■ **УСЛОВИЕ ЗАДАНИЯ**:
Продолжите приведённый ниже текст о Скоблиных и РОВСе, начав сразу после его последнего предложения.

Лечили их профессор И. П. Алексинский и директор клиники доктор Б. М. Жирмунский. Они быстро поправились и 17 марта покинули клинику. За восемнадцатидневное пребывание в отдельной палате Скоблины заплатили 4156 франков. Кроме того, щедрые гонорары получили пользовавшие Скоблина хирурги. В расходах не стеснялись, хотя еще и не получили компенсации от страховой компании.
Выписавшись из клиники, Скоблин несколько раз являлся к Жирмунскому для перевязок. В мае он посетил доктора в последний раз, приехав в клинику в новеньком «Пежо».
* * *
Ежегодно, начиная с 1930 года, Скоблины посещали группы РОВСа, рассеянные по Европе. Особенно часто они бывали в Софии, где их восторженно принимали и чествовали.
Прикрываясь официальной вывеской III Отдела РОВСа, софийский центр «Вн. линии» устраивал торжественные собрания и банкеты. После высокопарных речей и заздравных тостов пели добровольческие песни, запевала Плевицкая. От нее белые воины получали заряд душевной бодрости, слушая вдохновенно исполняемую ностальгическую песню «Замело тебя снегом, Россия»…
А в тиши секретных совещаний с Фоссом Скоблины договаривали то, что не умещалось в тесные рамки шифрованной и эзоповской переписки между Озуаром и Софией.

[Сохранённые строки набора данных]

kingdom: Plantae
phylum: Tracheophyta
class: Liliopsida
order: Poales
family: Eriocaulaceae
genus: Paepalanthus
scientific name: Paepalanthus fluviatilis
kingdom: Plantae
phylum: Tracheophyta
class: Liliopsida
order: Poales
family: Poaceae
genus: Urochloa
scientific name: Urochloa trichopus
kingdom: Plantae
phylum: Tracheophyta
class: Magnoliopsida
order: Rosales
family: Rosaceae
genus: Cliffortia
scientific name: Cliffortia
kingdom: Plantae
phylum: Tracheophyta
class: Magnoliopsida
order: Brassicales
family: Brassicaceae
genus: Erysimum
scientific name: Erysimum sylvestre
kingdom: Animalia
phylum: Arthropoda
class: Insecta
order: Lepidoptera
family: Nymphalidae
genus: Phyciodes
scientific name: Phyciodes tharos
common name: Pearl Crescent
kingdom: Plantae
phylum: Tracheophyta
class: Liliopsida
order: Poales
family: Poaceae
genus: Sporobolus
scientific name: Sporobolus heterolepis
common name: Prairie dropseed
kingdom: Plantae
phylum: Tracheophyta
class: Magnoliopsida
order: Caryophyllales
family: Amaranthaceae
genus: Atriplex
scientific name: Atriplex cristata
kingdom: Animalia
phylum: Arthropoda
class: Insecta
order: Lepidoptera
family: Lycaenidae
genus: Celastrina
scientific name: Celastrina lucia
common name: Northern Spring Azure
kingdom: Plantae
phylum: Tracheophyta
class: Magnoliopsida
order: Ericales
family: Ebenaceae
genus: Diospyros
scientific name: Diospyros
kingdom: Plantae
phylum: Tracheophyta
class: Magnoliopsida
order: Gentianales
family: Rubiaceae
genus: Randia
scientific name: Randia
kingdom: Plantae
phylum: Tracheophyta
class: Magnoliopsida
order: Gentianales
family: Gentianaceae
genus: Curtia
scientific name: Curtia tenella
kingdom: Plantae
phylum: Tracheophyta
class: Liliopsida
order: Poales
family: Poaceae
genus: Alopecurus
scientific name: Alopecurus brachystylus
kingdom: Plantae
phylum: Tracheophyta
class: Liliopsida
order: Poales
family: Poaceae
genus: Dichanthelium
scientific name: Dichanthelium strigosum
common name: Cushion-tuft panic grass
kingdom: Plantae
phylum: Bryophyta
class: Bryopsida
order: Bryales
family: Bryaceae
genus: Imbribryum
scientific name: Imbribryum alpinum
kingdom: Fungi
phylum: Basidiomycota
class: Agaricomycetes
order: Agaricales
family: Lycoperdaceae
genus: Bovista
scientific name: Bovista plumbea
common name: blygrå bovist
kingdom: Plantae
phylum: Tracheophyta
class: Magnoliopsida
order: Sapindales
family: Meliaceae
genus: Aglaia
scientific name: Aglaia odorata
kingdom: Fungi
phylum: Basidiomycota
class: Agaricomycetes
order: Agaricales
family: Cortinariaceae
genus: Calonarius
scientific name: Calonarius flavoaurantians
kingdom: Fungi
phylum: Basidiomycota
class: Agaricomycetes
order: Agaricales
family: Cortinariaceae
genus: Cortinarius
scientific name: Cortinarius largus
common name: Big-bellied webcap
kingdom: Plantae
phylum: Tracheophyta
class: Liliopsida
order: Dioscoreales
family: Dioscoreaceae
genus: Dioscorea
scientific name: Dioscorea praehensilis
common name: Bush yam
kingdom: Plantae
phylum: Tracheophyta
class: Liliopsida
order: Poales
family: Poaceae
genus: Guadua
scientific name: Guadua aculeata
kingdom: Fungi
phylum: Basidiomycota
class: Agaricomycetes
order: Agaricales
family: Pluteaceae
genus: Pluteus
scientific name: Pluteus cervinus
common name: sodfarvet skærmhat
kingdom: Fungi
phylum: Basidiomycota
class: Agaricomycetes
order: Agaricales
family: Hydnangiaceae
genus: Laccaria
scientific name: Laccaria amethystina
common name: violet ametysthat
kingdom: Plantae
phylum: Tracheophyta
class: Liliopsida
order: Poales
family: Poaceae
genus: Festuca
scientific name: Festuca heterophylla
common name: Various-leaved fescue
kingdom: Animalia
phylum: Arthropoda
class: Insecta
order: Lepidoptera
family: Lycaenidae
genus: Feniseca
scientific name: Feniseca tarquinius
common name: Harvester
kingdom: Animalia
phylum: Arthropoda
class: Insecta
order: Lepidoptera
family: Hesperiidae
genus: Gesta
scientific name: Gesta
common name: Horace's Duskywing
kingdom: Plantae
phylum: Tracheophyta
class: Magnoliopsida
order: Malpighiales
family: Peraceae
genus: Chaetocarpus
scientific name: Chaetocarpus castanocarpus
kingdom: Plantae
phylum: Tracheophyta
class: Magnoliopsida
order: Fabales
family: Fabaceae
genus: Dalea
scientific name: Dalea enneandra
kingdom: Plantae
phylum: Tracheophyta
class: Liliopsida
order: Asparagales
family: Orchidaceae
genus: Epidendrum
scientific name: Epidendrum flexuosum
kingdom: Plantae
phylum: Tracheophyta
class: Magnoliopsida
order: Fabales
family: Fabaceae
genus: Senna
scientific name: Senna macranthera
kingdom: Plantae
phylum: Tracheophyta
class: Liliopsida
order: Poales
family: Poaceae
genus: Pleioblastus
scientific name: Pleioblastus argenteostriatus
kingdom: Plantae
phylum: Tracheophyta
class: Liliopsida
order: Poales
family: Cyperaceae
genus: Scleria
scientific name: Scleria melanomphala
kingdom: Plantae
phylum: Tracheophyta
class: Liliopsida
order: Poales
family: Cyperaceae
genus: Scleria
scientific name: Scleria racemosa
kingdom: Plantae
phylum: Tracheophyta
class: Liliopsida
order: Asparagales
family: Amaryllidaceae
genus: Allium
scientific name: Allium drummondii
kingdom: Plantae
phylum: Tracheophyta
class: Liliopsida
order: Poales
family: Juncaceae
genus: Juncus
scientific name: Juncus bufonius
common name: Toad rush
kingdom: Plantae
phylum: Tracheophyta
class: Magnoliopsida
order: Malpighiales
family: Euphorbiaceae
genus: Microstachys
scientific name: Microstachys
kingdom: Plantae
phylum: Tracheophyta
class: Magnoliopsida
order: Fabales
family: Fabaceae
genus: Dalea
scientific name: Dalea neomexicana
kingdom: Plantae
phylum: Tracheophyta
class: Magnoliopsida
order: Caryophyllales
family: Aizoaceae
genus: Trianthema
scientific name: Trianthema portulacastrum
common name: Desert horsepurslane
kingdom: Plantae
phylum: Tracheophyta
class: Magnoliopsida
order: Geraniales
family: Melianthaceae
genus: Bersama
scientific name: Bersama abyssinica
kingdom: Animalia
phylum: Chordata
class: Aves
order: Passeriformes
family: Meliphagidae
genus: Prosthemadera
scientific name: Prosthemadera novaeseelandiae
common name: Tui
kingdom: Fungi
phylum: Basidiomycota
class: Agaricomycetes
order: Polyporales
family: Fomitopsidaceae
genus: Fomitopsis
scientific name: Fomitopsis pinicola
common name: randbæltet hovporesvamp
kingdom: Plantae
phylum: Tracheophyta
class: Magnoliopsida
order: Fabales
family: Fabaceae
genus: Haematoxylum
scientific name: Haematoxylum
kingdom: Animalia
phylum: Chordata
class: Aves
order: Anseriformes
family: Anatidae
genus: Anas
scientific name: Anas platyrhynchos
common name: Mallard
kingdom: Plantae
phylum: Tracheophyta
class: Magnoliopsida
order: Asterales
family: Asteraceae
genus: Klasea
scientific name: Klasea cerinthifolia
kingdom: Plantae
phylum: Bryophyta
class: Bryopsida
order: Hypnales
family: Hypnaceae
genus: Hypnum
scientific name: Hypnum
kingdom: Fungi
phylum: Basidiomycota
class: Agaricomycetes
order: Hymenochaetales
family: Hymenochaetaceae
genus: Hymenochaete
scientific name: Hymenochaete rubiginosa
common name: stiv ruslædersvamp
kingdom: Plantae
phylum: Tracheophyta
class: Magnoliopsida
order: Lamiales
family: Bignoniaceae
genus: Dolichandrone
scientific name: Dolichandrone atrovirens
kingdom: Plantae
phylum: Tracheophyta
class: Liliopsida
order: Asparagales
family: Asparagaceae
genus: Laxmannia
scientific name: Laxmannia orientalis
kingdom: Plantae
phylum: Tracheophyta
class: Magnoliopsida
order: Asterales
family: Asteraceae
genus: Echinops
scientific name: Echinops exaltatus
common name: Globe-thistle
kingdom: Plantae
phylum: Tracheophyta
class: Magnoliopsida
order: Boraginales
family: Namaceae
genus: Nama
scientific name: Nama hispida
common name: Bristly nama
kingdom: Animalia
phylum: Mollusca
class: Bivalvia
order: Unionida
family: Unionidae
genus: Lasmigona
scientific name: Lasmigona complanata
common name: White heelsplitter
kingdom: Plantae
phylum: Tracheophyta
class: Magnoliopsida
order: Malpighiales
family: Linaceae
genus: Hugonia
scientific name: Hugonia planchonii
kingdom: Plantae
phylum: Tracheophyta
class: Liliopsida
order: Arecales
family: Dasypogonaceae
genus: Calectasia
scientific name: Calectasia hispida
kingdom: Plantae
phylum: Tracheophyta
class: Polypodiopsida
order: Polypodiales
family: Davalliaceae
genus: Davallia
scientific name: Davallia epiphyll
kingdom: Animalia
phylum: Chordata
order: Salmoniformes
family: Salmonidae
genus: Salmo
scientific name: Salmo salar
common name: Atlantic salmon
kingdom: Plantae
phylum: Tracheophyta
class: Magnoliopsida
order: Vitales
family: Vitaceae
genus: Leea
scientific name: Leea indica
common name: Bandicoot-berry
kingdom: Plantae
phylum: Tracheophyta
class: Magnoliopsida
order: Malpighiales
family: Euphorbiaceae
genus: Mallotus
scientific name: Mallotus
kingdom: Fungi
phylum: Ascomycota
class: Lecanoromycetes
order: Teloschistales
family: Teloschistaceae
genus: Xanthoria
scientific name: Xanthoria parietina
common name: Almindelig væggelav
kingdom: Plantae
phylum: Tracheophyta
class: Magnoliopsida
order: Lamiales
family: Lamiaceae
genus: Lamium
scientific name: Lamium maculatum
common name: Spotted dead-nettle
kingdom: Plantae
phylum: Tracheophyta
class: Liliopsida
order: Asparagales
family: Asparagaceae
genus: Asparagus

■ **ОТВЕТ НА ЗАДАНИЕ**:
В среде однополчан Скоблин энергично внедрял идею офицерской элиты, достойной быть в рядах «Вн. линии». Объезжая группы корниловцев в Югославии, Бельгии, Болгарии, Финляндии, незримыми нитями агентуры связывал их воедино. Был он ревностным проводником идеи, ярко выраженной Закржевским некоему «Вениамину Васильевичу» в письме от 1 июня 1934 года:
«…оказалось совершенно необходимым внутри нашего Союза создать вторую высшую ступень для немногих поначалу, которая могла бы быть костяком для ставшего дряблым тела Союза. Выражаясь грубо, большевистским языком, это ГПУ внутри компартии. Если сравнить членов РОВСа с коммунистами, то, мы, члены внутренней организации, являемся в отношении их чем-то вроде чекистов. Не пугайтесь слов, приведенных здесь только для пояснения. Когда мы вырастем и охватим весь Союз, отбросив из него все ненужное и дряблое, все колеблющееся и не наше, тогда мы будем реальной силой, которая будет играть решающую роль в жизни самого Союза так и вне его — и в эмиграции, и в СССР. Я все откладывал пересылку Вам положений названной организации, пока не получил для этого благословения нашего генерала[65]. Сейчас, ввиду острой необходимости, скорого объединения преданнейших чинов армии в тесную, дружную семью, такое благословение получил, почему и пересылаю Вам положения эти на 10 листах, прошу в них разобраться и, на основании имеющихся там положений о привлечении новых членов, привлечь членов из числа наиболее достойных, о коих вы мне сообщите, а равно об их годности и способности для того или иного вида работы».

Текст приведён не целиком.